Landscape Architecture II

The studio will explore how we might reimagine cemetery landscapes of the future in response to the challenges of the climate crisis, and the clear and present issues of social inequality. These issues are extensively shifting the ways we live, and, at the very least, are the uninvited corollary through which we might imagine new expressions of the cemetery.

As sites of remembrance, cemeteries may be considered as ‘places where memory crystalises and secretes itself as part of an ongoing construction of history’ (Pierre Nora 1989), whilst simultaneously acting as ‘settings in which memory is a real part of everyday experience’ (Michael Rothberg 2010).

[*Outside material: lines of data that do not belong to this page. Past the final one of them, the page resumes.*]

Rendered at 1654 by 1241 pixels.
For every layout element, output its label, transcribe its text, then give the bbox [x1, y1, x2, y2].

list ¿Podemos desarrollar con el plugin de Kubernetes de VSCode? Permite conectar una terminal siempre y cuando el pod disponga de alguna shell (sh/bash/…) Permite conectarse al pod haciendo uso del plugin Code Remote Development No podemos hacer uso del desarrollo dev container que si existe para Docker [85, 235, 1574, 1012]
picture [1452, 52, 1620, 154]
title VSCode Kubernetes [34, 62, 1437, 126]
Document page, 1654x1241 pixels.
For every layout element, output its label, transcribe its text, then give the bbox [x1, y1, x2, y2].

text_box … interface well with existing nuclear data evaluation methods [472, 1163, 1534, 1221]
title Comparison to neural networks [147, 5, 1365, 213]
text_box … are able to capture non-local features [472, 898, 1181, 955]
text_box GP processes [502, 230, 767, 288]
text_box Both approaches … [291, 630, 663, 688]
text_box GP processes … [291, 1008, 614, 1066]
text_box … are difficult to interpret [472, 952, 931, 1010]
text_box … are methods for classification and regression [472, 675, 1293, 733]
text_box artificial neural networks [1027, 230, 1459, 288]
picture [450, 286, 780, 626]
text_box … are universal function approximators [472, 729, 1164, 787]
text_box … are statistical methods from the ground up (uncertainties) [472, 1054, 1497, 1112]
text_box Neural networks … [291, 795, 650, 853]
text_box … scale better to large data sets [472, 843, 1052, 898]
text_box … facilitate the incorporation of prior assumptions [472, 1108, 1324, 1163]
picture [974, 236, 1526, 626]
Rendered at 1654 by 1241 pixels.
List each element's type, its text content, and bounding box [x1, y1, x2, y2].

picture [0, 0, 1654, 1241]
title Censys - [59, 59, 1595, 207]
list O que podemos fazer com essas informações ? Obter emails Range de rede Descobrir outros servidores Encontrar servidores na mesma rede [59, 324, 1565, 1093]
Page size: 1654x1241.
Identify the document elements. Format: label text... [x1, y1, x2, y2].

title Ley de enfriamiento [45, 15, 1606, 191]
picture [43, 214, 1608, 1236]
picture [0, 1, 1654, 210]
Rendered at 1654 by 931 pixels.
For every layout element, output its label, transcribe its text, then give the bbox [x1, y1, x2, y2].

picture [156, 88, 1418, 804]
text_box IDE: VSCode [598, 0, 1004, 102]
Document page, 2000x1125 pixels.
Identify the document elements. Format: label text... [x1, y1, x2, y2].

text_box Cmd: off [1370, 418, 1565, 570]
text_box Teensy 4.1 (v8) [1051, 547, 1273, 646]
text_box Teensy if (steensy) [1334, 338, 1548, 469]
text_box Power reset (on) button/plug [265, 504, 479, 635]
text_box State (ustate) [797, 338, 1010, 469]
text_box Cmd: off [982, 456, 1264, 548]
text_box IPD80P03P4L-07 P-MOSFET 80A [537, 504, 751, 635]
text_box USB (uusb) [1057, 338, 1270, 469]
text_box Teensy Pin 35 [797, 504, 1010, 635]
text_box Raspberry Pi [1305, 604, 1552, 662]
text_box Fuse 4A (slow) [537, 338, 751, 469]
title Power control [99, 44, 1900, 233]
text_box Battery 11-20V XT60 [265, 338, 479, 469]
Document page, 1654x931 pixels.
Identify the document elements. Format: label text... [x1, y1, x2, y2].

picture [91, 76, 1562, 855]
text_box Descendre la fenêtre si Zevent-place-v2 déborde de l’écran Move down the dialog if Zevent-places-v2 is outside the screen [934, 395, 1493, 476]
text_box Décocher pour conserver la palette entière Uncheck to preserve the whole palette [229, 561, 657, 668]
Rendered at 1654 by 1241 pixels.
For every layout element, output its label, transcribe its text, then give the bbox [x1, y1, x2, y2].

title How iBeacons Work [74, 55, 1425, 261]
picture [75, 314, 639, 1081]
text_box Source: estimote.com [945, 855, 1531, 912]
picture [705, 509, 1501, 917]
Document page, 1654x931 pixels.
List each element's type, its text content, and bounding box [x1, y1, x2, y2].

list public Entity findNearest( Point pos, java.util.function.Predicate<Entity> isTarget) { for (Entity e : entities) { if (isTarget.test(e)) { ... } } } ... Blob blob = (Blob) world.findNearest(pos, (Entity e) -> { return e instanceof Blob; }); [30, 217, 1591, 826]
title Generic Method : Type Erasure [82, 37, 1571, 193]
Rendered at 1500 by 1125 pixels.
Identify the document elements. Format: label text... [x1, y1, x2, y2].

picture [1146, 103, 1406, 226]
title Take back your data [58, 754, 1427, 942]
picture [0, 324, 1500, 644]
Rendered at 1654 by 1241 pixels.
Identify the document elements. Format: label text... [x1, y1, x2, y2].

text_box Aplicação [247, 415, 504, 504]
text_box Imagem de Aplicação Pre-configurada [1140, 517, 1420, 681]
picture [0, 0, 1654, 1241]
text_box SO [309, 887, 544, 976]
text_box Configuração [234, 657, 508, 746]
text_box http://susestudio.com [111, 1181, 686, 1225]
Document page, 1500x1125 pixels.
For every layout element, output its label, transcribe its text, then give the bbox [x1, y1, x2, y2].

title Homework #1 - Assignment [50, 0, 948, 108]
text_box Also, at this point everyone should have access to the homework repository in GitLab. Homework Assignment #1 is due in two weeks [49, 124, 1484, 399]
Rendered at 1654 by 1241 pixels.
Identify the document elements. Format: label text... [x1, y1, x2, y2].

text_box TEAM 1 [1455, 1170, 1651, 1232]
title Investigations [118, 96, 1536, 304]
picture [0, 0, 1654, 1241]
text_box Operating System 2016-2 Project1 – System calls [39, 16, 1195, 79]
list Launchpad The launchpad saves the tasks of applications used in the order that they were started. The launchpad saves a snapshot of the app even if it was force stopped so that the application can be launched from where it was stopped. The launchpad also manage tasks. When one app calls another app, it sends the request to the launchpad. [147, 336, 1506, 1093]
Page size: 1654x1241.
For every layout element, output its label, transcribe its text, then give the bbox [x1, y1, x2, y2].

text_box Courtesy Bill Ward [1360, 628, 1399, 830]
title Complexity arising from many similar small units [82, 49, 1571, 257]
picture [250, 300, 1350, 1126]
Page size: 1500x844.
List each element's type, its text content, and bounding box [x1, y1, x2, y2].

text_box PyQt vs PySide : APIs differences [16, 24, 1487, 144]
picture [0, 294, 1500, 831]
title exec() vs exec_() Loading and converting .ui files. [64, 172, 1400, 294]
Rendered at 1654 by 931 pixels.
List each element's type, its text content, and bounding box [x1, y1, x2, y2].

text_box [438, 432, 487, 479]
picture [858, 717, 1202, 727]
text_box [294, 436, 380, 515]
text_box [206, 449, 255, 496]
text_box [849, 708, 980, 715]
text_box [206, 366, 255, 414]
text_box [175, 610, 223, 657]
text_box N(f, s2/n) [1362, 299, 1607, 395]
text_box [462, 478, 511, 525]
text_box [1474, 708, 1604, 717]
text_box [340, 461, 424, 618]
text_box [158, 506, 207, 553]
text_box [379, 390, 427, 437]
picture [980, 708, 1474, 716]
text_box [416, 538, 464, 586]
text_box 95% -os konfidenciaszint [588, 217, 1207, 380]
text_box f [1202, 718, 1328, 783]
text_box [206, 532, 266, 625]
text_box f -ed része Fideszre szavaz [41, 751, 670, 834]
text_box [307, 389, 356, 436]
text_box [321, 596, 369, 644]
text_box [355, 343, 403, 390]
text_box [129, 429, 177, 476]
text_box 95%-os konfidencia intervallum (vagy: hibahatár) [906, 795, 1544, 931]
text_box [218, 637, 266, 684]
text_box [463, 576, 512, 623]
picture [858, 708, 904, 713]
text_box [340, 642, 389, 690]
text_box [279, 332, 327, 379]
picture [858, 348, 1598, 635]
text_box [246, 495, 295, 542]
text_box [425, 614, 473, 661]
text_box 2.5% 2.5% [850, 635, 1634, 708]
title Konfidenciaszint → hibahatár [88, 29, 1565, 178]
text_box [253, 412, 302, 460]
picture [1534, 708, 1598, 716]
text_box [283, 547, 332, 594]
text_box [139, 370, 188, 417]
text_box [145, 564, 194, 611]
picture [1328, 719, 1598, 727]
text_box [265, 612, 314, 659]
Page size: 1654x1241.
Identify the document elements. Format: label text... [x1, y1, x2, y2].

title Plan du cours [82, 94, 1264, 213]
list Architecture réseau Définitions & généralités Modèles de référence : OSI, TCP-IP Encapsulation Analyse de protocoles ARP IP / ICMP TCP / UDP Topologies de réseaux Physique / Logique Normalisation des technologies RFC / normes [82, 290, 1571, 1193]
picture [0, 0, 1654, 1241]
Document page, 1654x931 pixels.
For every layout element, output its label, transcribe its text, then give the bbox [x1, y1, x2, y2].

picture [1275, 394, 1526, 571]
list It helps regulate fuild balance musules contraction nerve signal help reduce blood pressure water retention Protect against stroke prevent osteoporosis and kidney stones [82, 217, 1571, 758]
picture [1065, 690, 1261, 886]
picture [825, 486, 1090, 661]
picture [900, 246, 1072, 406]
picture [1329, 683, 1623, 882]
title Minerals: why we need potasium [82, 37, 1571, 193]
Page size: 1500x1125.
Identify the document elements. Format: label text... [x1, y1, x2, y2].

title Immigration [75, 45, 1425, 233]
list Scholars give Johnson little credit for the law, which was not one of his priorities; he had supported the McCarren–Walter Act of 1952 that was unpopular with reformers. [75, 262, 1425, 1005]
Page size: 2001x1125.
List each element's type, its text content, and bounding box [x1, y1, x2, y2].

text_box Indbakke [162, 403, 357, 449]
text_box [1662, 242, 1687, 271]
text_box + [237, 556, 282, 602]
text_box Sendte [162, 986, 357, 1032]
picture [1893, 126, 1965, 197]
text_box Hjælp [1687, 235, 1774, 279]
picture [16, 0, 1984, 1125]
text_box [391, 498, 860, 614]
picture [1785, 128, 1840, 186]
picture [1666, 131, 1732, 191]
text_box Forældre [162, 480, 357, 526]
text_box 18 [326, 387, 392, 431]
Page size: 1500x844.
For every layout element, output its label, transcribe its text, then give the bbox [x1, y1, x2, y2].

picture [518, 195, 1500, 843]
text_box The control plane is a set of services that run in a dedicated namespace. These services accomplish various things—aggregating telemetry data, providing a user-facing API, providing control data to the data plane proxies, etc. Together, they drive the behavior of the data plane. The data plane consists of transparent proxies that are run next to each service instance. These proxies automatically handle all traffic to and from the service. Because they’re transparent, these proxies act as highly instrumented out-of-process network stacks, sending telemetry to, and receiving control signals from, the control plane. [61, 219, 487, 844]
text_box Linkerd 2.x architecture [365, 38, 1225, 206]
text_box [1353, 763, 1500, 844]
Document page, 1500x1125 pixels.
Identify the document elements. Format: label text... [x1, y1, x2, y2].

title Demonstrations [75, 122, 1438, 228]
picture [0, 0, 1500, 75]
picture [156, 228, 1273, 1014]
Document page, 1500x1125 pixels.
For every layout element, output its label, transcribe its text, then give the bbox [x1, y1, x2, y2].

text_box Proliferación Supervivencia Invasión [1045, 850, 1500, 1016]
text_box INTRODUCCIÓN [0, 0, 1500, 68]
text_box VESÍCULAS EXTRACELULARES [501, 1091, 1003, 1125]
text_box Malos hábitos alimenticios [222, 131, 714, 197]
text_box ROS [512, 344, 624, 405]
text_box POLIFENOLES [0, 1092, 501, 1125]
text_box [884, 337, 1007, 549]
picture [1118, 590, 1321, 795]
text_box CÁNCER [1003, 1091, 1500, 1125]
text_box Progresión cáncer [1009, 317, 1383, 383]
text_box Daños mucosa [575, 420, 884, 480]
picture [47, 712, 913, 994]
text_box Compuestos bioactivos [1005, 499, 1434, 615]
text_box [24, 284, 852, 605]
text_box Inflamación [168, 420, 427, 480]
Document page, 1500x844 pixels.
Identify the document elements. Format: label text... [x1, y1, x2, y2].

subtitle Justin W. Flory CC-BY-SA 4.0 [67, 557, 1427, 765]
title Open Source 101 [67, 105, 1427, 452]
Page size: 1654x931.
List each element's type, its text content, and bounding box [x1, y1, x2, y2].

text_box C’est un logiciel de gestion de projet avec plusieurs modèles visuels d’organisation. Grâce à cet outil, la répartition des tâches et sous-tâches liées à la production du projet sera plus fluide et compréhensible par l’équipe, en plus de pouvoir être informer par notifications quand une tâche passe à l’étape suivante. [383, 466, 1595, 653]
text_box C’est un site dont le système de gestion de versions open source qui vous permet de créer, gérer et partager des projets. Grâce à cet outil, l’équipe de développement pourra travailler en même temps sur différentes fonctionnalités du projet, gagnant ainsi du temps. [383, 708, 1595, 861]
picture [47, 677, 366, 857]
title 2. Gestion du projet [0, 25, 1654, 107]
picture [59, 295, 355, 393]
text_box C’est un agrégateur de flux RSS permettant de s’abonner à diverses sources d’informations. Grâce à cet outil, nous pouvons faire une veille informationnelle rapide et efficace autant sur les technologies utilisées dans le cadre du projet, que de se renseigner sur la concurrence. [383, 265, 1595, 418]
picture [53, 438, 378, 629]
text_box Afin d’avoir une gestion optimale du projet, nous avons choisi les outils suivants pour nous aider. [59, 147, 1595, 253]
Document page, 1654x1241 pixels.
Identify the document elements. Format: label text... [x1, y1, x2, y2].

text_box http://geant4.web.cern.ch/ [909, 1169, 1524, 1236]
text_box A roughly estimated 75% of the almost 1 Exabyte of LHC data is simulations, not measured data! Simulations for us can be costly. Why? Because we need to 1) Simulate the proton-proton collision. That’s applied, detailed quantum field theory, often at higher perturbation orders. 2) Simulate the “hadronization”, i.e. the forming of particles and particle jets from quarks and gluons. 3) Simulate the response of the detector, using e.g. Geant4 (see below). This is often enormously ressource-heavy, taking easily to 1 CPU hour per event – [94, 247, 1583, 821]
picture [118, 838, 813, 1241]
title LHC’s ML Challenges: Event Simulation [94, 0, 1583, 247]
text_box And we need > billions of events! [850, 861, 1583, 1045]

They are spaces that are socially produced and made productive in social practice (Lefebvre 1974), whilst also being highly logistical practical settings created in the absent presence of the body (Ken Warpole).

Just as death is a necessary part of life, cemeteries are sites of contrast, yet it is perhaps through the very preservation of this tension of contradiction that they exist as some of the most enduring landscapes across cultures around the world.

Often perceived as a space ‘apart’ from the city as a consequence of their physical traits and phenomenal characteristics, cemeteries none the less play significant roles within the life of the metropolis as biodiversity hotspots offering ecosystem services in the form of thermal regulation, stormwater management, and carbon absorption. They provide significant social functions such as spaces for people to seek sanctuary, reflection and play, and healthy spaces for individuals to contemplate in the context of a natural landscape.

Cemeteries, capable and perhaps charged to carry multiple meanings, are paradoxical spaces described by Foucault (1967) as ‘heterotopias’, a no place that, nonetheless, is. The studio will be exploring what the urban and social significance of the cemetery of the future could be, and ask what are the forms and cultural expressions the urban cemetery might project? How might the articulation of the material and physical space reinterpret the temporal experience of the cemetery, and how might the increasingly rich cultural diversity of a progressive society be celebrated through ritual and mediated through disparate processes of burial and internment? How might the cemetery critique and address the extensive environmental and social issues that are before us by proposing alternative organisational patterns and expression, a place that celebrates diverse beliefs and rituals, and a space as an important contribution to the city’s natural systems?